Aktuell läuft ein Prozess gegen drei ehemalige Mitarbeiter der US Großbank J.P. Morgan. Unter den Angeklagten ist auch der Leiter der Edelmetallabteilung, Michael Nowak. Vorgeworfen werden den Händlern Marktmanipulation, Überweisungs- und Warenbetrug, Spoofing und weitere Straftaten. Es geht um Zeiträume von 2008-2016 und insgesamt mehr als zwei Dutzend Verbrechen.
Dabei beruft sich die Anklage auf den Tatbestand der erpresserischen Verschwörung nach einem Gesetz von 1970, das eigentlich zum Kampf gegen die Mafia dient. Im Fall einer Verurteilung in allen Anklagepunkten drohen den Händlern jahrzehntelange Gefängnisstrafen.
Neben Michael Nowak sitzen auch der Goldhändler Gregg Smith und der Hedgefondsverkäufer Jeffrey Ruffo auf der Anklagebank. Mit Christopher Jordan soll im November ein weiterer Händler vor Gericht gestellt werden.
Das sogenannte Spoofing ist seit 2010 gesetzlich verboten. Dabei geben Händler riesige Orders auf und stornieren diese, bevor es zur Ausführung kommt. Das Ziel: Die Preise in eine bestimmte Richtung manipulieren und dadurch durch eigene Trades profitieren.
Die bloße Stornierung von Orders ist nicht illegal – im Kontext einer Strategie, mit der stornierte Orders zur Marktmanipulation genutzt werden, ist die Grenze zur Straftat jedoch nach geltendem Gesetz klar überschritten.
„Wenn der Trick funktioniert, verliert jemand auf der anderen Seite“
Lucy Jennings erläuterte gegenüber den Geschworenen: „Wenn dieser Trick funktioniert, hat jemand anderes auf der anderen Seite des Deals verloren“.

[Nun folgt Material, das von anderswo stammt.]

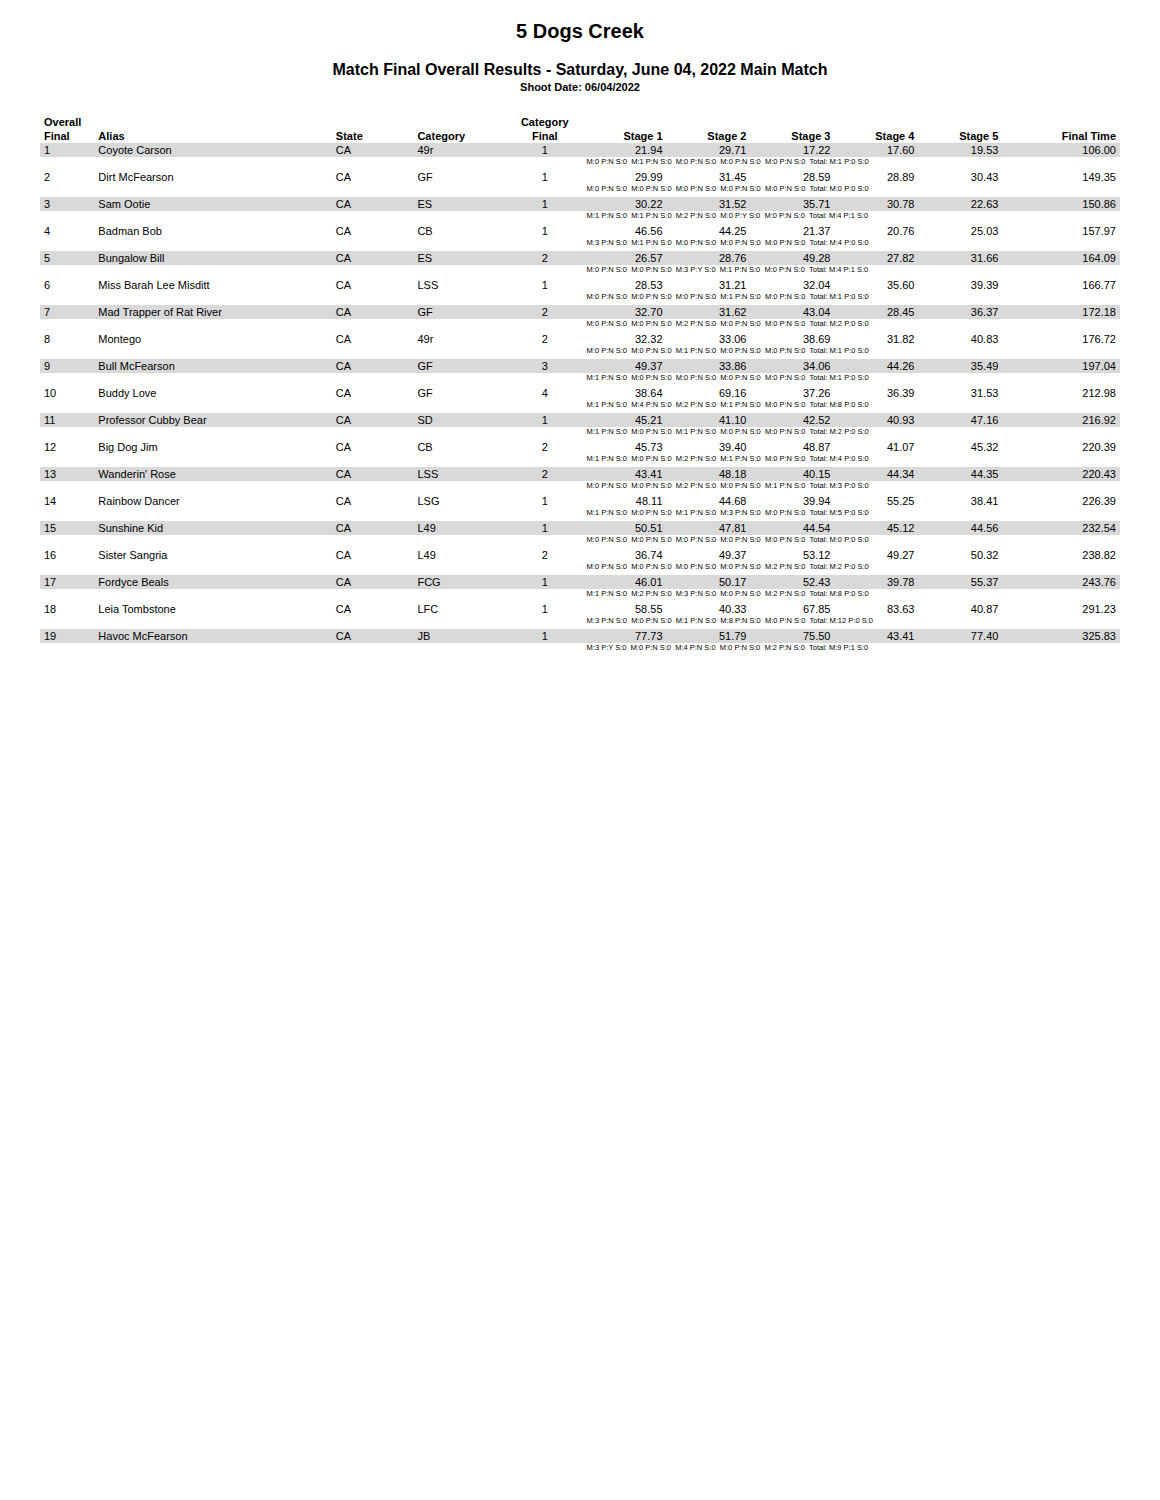5 Dogs Creek
Match Final Overall Results - Saturday, June 04, 2022 Main Match
Shoot Date: 06/04/2022
| Overall | | | | Category | | | | | | |
| --- | --- | --- | --- | --- | --- | --- | --- | --- | --- | --- |
| Final | Alias | State | Category | Final | Stage 1 | Stage 2 | Stage 3 | Stage 4 | Stage 5 | Final Time |
| 1 | Coyote Carson | CA | 49r | 1 | 21.94 | 29.71 | 17.22 | 17.60 | 19.53 | 106.00 |
| | M:0 P:N S:0 M:1 P:N S:0 M:0 P:N S:0 M:0 P:N S:0 M:0 P:N S:0 Total: M:1 P:0 S:0 |
| 2 | Dirt McFearson | CA | GF | 1 | 29.99 | 31.45 | 28.59 | 28.89 | 30.43 | 149.35 |
| | M:0 P:N S:0 M:0 P:N S:0 M:0 P:N S:0 M:0 P:N S:0 M:0 P:N S:0 Total: M:0 P:0 S:0 |
| 3 | Sam Ootie | CA | ES | 1 | 30.22 | 31.52 | 35.71 | 30.78 | 22.63 | 150.86 |
| | M:1 P:N S:0 M:1 P:N S:0 M:2 P:N S:0 M:0 P:Y S:0 M:0 P:N S:0 Total: M:4 P:1 S:0 |
| 4 | Badman Bob | CA | CB | 1 | 46.56 | 44.25 | 21.37 | 20.76 | 25.03 | 157.97 |
| | M:3 P:N S:0 M:1 P:N S:0 M:0 P:N S:0 M:0 P:N S:0 M:0 P:N S:0 Total: M:4 P:0 S:0 |
| 5 | Bungalow Bill | CA | ES | 2 | 26.57 | 28.76 | 49.28 | 27.82 | 31.66 | 164.09 |
| | M:0 P:N S:0 M:0 P:N S:0 M:3 P:Y S:0 M:1 P:N S:0 M:0 P:N S:0 Total: M:4 P:1 S:0 |
| 6 | Miss Barah Lee Misditt | CA | LSS | 1 | 28.53 | 31.21 | 32.04 | 35.60 | 39.39 | 166.77 |
| | M:0 P:N S:0 M:0 P:N S:0 M:0 P:N S:0 M:1 P:N S:0 M:0 P:N S:0 Total: M:1 P:0 S:0 |
| 7 | Mad Trapper of Rat River | CA | GF | 2 | 32.70 | 31.62 | 43.04 | 28.45 | 36.37 | 172.18 |
| | M:0 P:N S:0 M:0 P:N S:0 M:2 P:N S:0 M:0 P:N S:0 M:0 P:N S:0 Total: M:2 P:0 S:0 |
| 8 | Montego | CA | 49r | 2 | 32.32 | 33.06 | 38.69 | 31.82 | 40.83 | 176.72 |
| | M:0 P:N S:0 M:0 P:N S:0 M:1 P:N S:0 M:0 P:N S:0 M:0 P:N S:0 Total: M:1 P:0 S:0 |
| 9 | Bull McFearson | CA | GF | 3 | 49.37 | 33.86 | 34.06 | 44.26 | 35.49 | 197.04 |
| | M:1 P:N S:0 M:0 P:N S:0 M:0 P:N S:0 M:0 P:N S:0 M:0 P:N S:0 Total: M:1 P:0 S:0 |
| 10 | Buddy Love | CA | GF | 4 | 38.64 | 69.16 | 37.26 | 36.39 | 31.53 | 212.98 |
| | M:1 P:N S:0 M:4 P:N S:0 M:2 P:N S:0 M:1 P:N S:0 M:0 P:N S:0 Total: M:8 P:0 S:0 |
| 11 | Professor Cubby Bear | CA | SD | 1 | 45.21 | 41.10 | 42.52 | 40.93 | 47.16 | 216.92 |
| | M:1 P:N S:0 M:0 P:N S:0 M:1 P:N S:0 M:0 P:N S:0 M:0 P:N S:0 Total: M:2 P:0 S:0 |
| 12 | Big Dog Jim | CA | CB | 2 | 45.73 | 39.40 | 48.87 | 41.07 | 45.32 | 220.39 |
| | M:1 P:N S:0 M:0 P:N S:0 M:2 P:N S:0 M:1 P:N S:0 M:0 P:N S:0 Total: M:4 P:0 S:0 |
| 13 | Wanderin' Rose | CA | LSS | 2 | 43.41 | 48.18 | 40.15 | 44.34 | 44.35 | 220.43 |
| | M:0 P:N S:0 M:0 P:N S:0 M:2 P:N S:0 M:0 P:N S:0 M:1 P:N S:0 Total: M:3 P:0 S:0 |
| 14 | Rainbow Dancer | CA | LSG | 1 | 48.11 | 44.68 | 39.94 | 55.25 | 38.41 | 226.39 |
| | M:1 P:N S:0 M:0 P:N S:0 M:1 P:N S:0 M:3 P:N S:0 M:0 P:N S:0 Total: M:5 P:0 S:0 |
| 15 | Sunshine Kid | CA | L49 | 1 | 50.51 | 47.81 | 44.54 | 45.12 | 44.56 | 232.54 |
| | M:0 P:N S:0 M:0 P:N S:0 M:0 P:N S:0 M:0 P:N S:0 M:0 P:N S:0 Total: M:0 P:0 S:0 |
| 16 | Sister Sangria | CA | L49 | 2 | 36.74 | 49.37 | 53.12 | 49.27 | 50.32 | 238.82 |
| | M:0 P:N S:0 M:0 P:N S:0 M:0 P:N S:0 M:0 P:N S:0 M:2 P:N S:0 Total: M:2 P:0 S:0 |
| 17 | Fordyce Beals | CA | FCG | 1 | 46.01 | 50.17 | 52.43 | 39.78 | 55.37 | 243.76 |
| | M:1 P:N S:0 M:2 P:N S:0 M:3 P:N S:0 M:0 P:N S:0 M:2 P:N S:0 Total: M:8 P:0 S:0 |
| 18 | Leia Tombstone | CA | LFC | 1 | 58.55 | 40.33 | 67.85 | 83.63 | 40.87 | 291.23 |
| | M:3 P:N S:0 M:0 P:N S:0 M:1 P:N S:0 M:8 P:N S:0 M:0 P:N S:0 Total: M:12 P:0 S:0 |
| 19 | Havoc McFearson | CA | JB | 1 | 77.73 | 51.79 | 75.50 | 43.41 | 77.40 | 325.83 |
| | M:3 P:Y S:0 M:0 P:N S:0 M:4 P:N S:0 M:0 P:N S:0 M:2 P:N S:0 Total: M:9 P:1 S:0 |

Die Verteidigung der Angeklagten bestreitet die Vorwürfe. Die Angeklagten hätten niemals in Manipulationsabsicht gehandelt. Vielmehr habe die Regierung gezielt Handelsdaten herausgepickt, um den Eindruck manipulierter Orders zu erwecken.
Die Händler begingen jedoch keine Marktmanipulation, wenn echte, ausführbare Offenmarktaufträge platziert würden. Die Regierung mache es sich deshalb zu einfach und erzähle nicht die ganze Geschichte, plädierte David Meister, Nowaks Anwalt.
Smiths Anwalt Jonathan Cogan erläuterte Details zur Sichtweise der Verteidigung. Auf den heutigen Marktplätzen für Gold und andere Metalle konkurrierten menschliche Händler mit Algorithmen, die innerhalb einer millionstel Sekunde kaufen und verkaufen könnten. Die Händler hätten deshalb routinemäßig Kauf- und Verkaufsaufträge simultan erteilt, um Trades im Namen der eigenen Kunden ausführen zu können.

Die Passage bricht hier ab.